Hi Glen, that's awesome, I'm so glad you loved it!
Really enjoyed this! Made too much, do you think it’s safe to reheat the next day?
So glad you loved it! It will keep in the fridge for 2-3 days, well covered. Just reheat in the pan with some milk or water. Enjoy!
Can this be made in the microwave at all?
It is safe to cook eggs in the microwave so I definitely think you could - I'm just not sure of the exact settings you would need to cook it on.
Was really excited to try this and followed it exactly, but it turned out terrible. Weird flavour, looks like the yoghurt separated and teeny tiny pieces of it are just floating, it feels watery despite the egg, ahh it's honestly not very good at all.
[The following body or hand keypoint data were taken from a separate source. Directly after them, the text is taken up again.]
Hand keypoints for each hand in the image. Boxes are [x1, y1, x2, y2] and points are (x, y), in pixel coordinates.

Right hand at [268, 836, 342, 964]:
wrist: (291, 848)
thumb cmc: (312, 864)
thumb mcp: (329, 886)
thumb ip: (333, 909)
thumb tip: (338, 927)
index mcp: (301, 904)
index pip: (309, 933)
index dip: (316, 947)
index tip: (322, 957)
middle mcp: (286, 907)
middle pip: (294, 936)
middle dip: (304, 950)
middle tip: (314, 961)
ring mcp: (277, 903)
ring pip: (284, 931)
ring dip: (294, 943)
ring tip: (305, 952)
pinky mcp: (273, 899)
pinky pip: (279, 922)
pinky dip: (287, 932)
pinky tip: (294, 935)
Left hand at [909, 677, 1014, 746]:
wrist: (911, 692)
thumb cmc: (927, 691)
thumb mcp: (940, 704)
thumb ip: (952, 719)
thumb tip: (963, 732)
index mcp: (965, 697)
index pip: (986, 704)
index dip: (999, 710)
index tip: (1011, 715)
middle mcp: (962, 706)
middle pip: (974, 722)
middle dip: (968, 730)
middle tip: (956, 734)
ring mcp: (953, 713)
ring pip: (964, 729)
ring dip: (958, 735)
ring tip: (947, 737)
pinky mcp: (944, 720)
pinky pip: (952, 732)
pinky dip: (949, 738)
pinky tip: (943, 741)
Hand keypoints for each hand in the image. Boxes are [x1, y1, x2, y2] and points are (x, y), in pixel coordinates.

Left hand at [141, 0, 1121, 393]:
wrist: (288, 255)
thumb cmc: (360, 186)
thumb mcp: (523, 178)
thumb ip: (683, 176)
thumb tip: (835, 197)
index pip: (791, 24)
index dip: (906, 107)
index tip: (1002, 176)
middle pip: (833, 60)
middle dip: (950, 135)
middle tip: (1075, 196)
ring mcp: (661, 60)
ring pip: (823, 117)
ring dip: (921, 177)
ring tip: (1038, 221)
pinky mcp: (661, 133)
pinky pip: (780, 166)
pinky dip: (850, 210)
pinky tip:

Sorry to leave a bad review but i don't want others to have a bad experience like me.
Hi there, I'm sorry you experienced this. I have tested this recipe quite a few times and haven't experienced what you're describing. I'm wondering if you reduce the porridge to a simmer before adding the egg and if you were whisking while pouring the egg into the porridge? If the porridge is boiling or more than a gentle simmer then this could cause the egg to seperate. Also, did you add yoghurt to the porridge or just serve it with yoghurt on top? Yoghurt is only meant to be served on top of the porridge, not mixed through.